This year's SXSW discoveries

Beyond The Multiplex

Clockwise, top left: Yeast, Living With the Tudors, Explicit Ills, Full Battle Rattle.

There's no point even bothering to attend the South by Southwest Film Festival if you're not open to discovering movies you haven't heard about -- and may never get the chance to see again. Sure, I was plenty glad to see "Harold & Kumar Escape From Guantánamo Bay" a month before the rest of the world, but that's not what I'm talking about. Despite the Indiewood premieres, the ever-larger hordes of attendees and the expanding media presence, SXSW still feels like a showcase (and trade show) aimed at people who love movies more than the movie business, and whose definition of "independent film" still includes some elements of anti-Hollywood subversion and rebellion.

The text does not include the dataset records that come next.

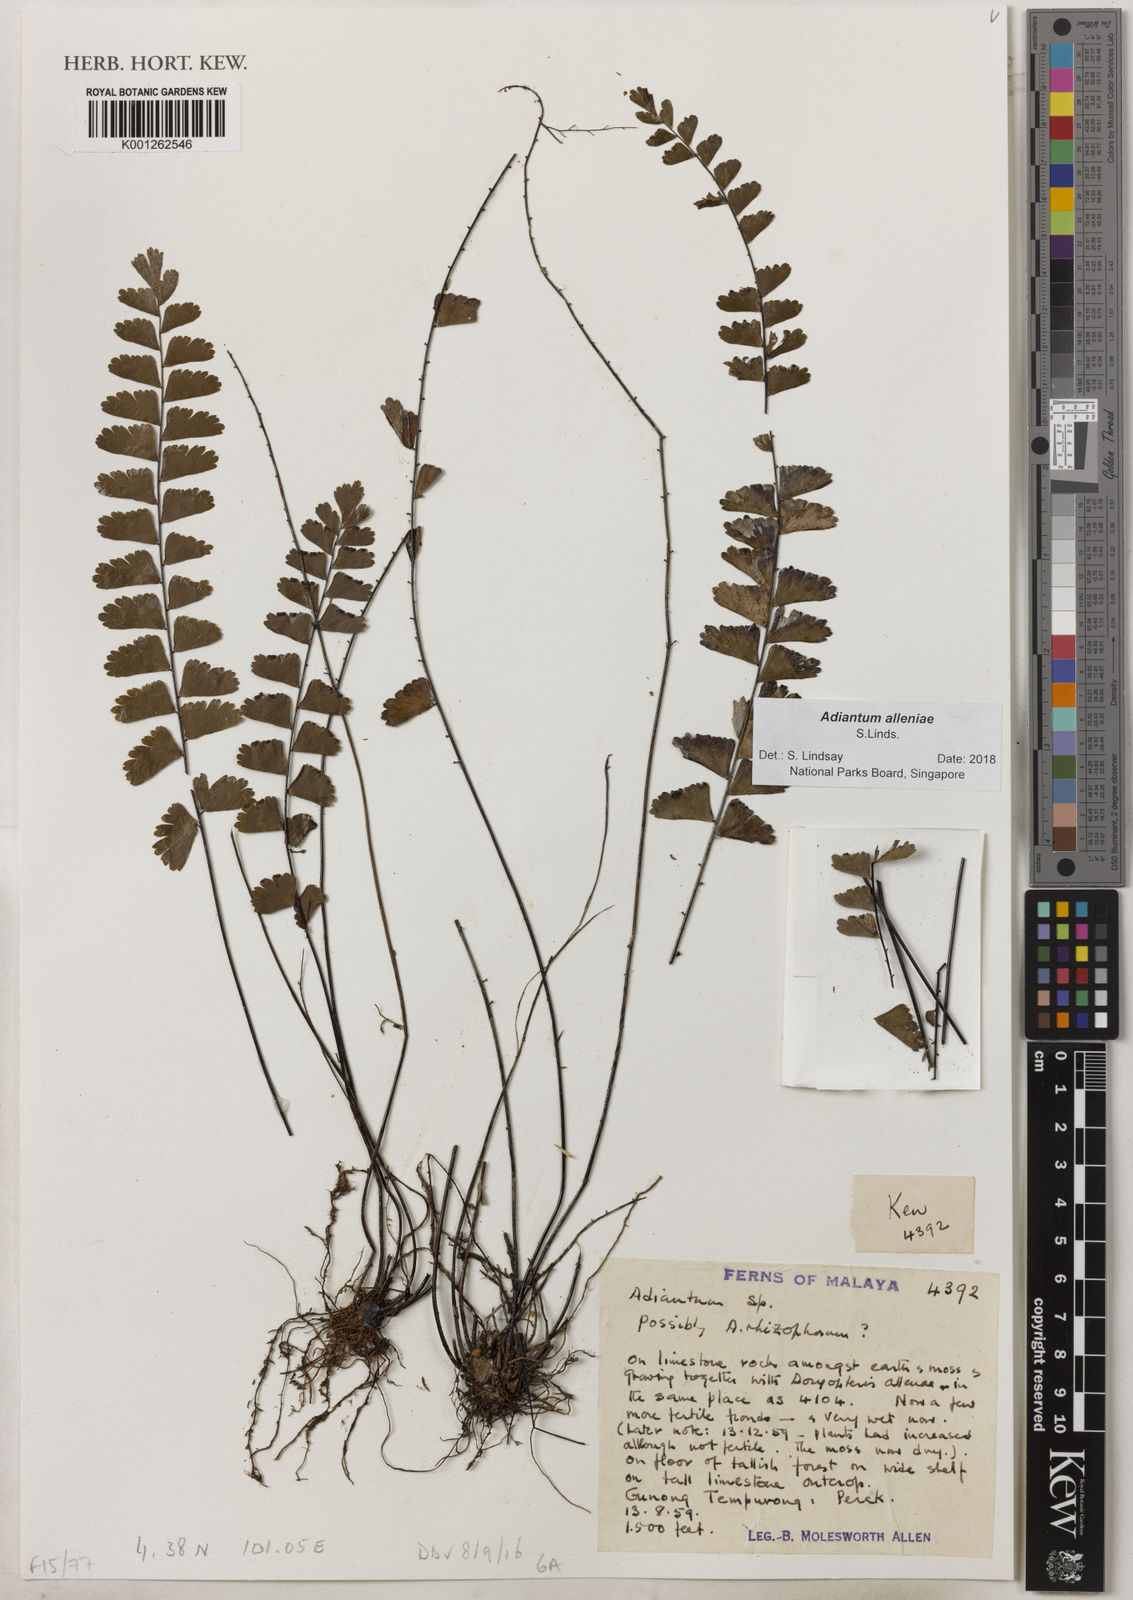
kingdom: Plantae
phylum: Tracheophyta
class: Polypodiopsida
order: Polypodiales
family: Pteridaceae
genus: Adiantum
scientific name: Adiantum alleniae
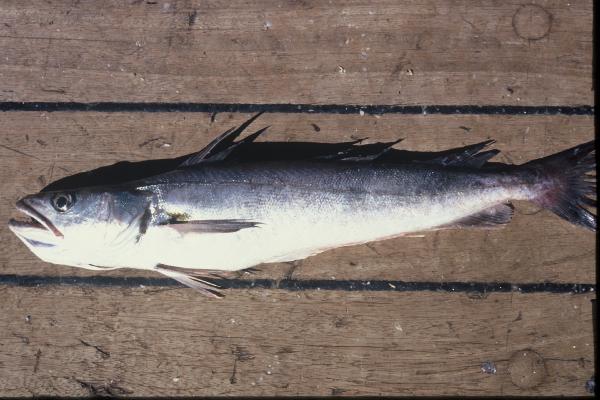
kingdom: Animalia
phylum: Chordata
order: Gadiformes
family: Merlucciidae
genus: Merluccius
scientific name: Merluccius capensis
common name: Cape hake
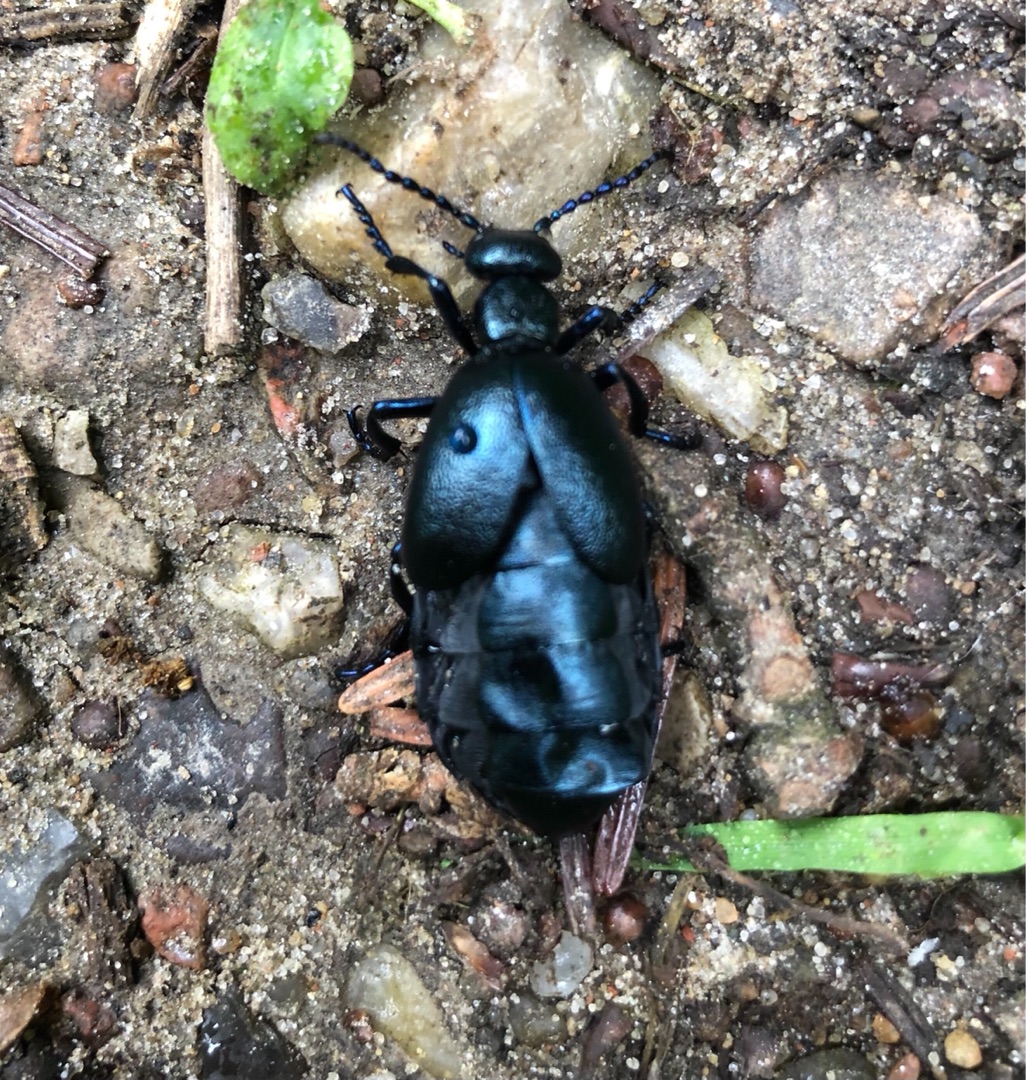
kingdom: Animalia
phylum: Arthropoda
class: Insecta
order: Coleoptera
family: Meloidae
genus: Meloe
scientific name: Meloe violaceus
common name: Blå oliebille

While the spring weather in central Texas was a little disappointing this year (it finally cracked 70 degrees -- on the day I was heading back to New York), and I was so busy I never checked out Austinites' numerous barbecue recommendations, this was a terrific SXSW for unsung and off-the-radar motion pictures. Of course my list of 10 discoveries is entirely subjective, and it also has an element of randomness, because nobody can see everything at a fest of this size (in accordance with my usual festival tradition, I've got one movie on my list I didn't see). It's weighted in favor of documentaries, seven to three, which isn't a surprising ratio given the crapshoot nature of narrative features at SXSW (and most other festivals that aren't Cannes or Sundance).